The Grapes of Wrath Genre

Instructor: Beth Hendricks

Beth holds a master's degree in integrated marketing communications, and has worked in journalism and marketing throughout her career.

John Steinbeck's ''The Grapes of Wrath'' fits into several possible literary genres. In this lesson, you'll learn more about those and the case for each.

What's Your Genre?

If you think about it, you probably have favorite genres in books, movies and music, without really even thinking about it. Maybe you like to read mysteries, prefer pop music to other kinds and choose romantic comedies when you watch movies on the weekend.

All of these types can be defined as genres, a way of classifying items that share similar content, form or technique. Movies that feature scary plots are part of the horror or thriller genre, while musicians who release popular, radio-ready music are generally classified in a pop or Top 40 genre.

Collected data
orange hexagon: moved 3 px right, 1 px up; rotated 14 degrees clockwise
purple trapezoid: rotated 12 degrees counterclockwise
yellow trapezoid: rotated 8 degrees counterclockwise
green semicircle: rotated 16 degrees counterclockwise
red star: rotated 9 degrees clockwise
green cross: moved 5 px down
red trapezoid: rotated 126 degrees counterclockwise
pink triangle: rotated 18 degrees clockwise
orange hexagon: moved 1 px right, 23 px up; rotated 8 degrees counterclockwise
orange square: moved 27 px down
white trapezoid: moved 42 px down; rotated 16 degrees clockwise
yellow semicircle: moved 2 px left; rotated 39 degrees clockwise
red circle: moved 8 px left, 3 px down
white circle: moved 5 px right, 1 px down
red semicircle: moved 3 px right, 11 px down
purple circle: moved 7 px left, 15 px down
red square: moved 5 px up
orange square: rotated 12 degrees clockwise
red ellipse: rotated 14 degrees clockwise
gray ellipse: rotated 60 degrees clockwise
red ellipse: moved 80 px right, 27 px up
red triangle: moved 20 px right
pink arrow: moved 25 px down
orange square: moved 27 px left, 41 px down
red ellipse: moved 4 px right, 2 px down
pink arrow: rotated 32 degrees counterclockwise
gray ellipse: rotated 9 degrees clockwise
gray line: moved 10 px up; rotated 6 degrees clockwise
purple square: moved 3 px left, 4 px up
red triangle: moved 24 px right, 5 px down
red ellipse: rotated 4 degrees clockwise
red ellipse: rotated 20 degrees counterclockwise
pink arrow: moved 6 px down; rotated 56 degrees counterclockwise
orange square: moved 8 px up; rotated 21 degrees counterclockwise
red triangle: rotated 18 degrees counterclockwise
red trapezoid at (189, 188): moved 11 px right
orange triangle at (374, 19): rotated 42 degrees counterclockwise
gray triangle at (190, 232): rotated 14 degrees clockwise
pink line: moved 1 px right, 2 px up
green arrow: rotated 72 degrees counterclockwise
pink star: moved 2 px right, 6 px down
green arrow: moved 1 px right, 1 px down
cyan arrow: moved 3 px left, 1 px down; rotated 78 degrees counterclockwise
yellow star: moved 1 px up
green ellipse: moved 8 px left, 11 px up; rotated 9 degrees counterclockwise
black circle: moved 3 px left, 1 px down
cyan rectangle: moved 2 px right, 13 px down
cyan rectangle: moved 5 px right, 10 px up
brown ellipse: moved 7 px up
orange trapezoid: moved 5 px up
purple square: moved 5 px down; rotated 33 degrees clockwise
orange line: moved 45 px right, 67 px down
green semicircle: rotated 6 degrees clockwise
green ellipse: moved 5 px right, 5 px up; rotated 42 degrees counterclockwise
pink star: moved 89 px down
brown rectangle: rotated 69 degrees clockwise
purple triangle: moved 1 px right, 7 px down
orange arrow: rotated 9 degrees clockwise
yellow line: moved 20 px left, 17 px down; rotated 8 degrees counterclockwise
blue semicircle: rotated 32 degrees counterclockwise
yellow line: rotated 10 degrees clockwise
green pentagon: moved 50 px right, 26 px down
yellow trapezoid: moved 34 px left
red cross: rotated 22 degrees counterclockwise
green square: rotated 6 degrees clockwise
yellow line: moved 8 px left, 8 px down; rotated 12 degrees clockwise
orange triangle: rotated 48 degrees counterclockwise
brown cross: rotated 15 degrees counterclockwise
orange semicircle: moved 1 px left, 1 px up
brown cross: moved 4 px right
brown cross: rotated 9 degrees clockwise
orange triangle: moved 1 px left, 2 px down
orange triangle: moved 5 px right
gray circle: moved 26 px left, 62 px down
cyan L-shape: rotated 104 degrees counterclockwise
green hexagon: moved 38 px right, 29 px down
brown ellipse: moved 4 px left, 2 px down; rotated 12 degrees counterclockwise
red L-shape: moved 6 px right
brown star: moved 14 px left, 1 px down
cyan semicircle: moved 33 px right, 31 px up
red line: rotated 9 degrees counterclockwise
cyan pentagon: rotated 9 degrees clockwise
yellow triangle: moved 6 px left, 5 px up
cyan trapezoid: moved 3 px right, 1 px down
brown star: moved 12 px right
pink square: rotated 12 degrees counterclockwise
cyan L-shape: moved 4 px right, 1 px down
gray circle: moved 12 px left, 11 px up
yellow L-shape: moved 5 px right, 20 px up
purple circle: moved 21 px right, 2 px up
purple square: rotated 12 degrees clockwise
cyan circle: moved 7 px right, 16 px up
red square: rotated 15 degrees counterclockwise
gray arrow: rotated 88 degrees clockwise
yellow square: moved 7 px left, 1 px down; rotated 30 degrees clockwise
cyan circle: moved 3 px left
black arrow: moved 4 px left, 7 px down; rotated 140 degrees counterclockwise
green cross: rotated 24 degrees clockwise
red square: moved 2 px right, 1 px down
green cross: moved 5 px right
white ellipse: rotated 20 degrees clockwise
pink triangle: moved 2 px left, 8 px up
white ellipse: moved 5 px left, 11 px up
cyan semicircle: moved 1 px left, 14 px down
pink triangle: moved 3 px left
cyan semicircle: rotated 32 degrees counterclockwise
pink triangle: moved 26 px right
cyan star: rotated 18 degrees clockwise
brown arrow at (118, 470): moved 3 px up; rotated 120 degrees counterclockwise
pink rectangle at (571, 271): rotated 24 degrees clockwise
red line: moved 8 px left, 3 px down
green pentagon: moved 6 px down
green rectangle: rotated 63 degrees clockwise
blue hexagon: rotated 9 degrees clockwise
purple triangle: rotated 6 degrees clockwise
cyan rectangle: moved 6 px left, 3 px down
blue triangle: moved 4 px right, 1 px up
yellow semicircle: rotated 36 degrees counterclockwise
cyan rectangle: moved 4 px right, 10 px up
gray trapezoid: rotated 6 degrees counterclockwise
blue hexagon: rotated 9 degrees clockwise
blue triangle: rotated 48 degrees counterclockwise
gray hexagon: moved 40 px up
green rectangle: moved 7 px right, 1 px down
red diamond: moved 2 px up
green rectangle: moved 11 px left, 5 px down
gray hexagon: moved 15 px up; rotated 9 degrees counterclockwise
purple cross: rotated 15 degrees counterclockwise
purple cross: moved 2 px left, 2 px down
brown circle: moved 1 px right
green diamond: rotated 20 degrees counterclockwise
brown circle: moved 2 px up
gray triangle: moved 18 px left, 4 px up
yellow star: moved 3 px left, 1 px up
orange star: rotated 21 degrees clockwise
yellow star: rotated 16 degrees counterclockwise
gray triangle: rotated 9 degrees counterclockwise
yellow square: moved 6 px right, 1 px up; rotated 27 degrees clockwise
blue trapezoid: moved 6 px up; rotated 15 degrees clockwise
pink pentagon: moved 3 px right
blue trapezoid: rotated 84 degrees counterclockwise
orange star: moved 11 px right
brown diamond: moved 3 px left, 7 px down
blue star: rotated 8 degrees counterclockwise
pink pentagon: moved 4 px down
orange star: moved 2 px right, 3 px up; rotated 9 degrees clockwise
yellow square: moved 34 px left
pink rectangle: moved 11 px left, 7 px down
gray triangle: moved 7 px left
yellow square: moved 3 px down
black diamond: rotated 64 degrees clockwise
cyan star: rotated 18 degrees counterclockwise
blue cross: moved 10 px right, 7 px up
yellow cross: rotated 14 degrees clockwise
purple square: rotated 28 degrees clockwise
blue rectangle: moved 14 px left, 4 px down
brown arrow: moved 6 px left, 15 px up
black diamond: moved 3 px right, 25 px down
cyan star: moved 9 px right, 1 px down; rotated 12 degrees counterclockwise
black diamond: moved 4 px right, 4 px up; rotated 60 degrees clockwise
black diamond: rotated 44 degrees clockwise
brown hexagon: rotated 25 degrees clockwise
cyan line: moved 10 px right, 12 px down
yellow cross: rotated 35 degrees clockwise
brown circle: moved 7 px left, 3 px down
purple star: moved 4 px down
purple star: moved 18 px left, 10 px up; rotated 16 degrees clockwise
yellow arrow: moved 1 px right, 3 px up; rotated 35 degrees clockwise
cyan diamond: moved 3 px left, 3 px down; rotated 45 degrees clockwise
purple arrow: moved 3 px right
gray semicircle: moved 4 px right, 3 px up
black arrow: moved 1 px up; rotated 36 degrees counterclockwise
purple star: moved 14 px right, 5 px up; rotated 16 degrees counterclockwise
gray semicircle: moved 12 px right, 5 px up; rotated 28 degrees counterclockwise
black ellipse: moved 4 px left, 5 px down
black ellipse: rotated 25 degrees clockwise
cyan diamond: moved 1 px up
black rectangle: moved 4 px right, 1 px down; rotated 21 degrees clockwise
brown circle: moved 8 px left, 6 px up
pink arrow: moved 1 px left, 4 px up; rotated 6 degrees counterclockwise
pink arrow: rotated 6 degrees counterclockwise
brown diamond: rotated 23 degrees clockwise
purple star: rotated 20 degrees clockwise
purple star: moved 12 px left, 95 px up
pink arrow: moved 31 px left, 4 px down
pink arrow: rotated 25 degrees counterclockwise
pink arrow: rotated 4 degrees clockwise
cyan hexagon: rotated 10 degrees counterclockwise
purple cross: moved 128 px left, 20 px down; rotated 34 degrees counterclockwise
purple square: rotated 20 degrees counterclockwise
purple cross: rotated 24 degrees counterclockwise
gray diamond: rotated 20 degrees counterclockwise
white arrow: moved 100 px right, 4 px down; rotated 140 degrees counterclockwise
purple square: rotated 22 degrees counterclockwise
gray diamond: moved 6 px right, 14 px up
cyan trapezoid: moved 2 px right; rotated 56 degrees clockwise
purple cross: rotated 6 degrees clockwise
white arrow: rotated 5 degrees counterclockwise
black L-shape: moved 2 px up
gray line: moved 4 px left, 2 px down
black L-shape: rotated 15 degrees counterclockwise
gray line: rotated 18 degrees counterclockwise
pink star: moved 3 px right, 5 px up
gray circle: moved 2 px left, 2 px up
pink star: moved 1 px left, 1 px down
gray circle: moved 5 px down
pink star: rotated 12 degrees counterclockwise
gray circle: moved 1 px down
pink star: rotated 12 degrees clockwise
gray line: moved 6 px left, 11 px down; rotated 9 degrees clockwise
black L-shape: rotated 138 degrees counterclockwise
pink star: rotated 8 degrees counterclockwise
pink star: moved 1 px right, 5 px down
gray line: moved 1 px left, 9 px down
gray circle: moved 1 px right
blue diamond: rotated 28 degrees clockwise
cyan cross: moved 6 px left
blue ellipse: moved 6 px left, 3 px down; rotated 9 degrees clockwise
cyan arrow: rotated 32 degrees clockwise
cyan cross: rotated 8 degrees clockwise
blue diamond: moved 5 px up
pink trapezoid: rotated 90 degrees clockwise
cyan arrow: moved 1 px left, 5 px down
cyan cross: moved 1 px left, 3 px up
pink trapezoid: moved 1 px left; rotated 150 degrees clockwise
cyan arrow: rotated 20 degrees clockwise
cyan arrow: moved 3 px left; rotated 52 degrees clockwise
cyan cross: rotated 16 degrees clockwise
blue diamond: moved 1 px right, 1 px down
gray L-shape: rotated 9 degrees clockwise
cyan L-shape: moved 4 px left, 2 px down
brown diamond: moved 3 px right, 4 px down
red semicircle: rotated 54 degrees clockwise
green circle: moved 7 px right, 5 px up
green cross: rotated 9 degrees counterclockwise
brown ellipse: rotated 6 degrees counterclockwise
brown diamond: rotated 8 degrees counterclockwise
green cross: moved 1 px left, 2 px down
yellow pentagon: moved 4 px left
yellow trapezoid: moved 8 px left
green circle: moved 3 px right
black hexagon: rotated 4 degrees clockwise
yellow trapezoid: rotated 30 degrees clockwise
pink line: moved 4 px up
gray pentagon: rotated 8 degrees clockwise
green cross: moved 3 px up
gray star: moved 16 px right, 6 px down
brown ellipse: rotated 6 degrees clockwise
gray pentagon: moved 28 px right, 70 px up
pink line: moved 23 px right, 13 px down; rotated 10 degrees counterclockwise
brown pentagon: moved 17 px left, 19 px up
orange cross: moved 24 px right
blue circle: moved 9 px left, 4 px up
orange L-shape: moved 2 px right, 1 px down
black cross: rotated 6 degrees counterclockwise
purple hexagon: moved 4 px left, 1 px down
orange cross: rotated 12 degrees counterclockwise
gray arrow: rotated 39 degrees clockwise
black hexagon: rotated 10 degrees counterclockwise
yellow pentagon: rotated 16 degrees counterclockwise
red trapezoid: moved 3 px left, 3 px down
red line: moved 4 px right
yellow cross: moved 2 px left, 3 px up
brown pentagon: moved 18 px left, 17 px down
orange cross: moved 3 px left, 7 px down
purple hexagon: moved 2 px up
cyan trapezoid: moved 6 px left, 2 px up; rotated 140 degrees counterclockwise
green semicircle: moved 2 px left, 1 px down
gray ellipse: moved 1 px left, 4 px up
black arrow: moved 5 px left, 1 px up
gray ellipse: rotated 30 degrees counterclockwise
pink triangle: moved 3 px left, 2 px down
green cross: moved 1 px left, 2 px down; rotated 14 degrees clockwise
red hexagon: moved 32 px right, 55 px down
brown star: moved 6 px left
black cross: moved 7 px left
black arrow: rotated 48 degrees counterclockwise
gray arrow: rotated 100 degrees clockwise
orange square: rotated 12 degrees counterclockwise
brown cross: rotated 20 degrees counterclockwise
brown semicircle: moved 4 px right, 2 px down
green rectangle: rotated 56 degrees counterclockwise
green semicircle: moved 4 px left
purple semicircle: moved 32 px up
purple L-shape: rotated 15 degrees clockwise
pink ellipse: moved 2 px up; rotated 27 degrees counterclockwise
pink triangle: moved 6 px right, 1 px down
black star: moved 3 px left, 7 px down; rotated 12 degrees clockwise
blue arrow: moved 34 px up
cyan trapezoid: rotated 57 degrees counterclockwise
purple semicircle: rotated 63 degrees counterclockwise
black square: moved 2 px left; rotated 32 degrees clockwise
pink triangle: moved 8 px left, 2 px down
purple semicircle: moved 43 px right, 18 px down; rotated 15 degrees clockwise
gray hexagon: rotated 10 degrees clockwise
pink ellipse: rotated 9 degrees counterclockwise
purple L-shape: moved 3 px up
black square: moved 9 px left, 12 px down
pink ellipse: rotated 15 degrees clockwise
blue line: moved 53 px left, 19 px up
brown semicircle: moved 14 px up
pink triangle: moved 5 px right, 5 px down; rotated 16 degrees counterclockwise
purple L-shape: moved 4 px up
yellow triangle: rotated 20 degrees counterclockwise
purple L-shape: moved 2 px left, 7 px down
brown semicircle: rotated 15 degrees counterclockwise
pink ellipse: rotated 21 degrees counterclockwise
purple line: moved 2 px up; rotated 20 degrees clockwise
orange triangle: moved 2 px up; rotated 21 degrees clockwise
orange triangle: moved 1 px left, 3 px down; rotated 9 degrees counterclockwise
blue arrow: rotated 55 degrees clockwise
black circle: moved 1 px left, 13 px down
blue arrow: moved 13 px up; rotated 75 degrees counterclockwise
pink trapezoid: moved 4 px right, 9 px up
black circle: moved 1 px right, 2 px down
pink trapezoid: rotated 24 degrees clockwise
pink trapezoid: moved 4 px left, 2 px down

> _TASKS AND EXERCISES_
1/ What degree does Beth Hendricks hold, according to the genre lesson?
2/ Reproduce word for word the part of the genre lesson between "The Grapes of Wrath Genre" and "case for each.", inclusive.

> _NUMBERED RESPONSES_
1/ A master's degree in integrated marketing communications.

2/
The Grapes of Wrath Genre

Instructor: Beth Hendricks

Beth holds a master's degree in integrated marketing communications, and has worked in journalism and marketing throughout her career.

John Steinbeck's ''The Grapes of Wrath'' fits into several possible literary genres. In this lesson, you'll learn more about those and the case for each.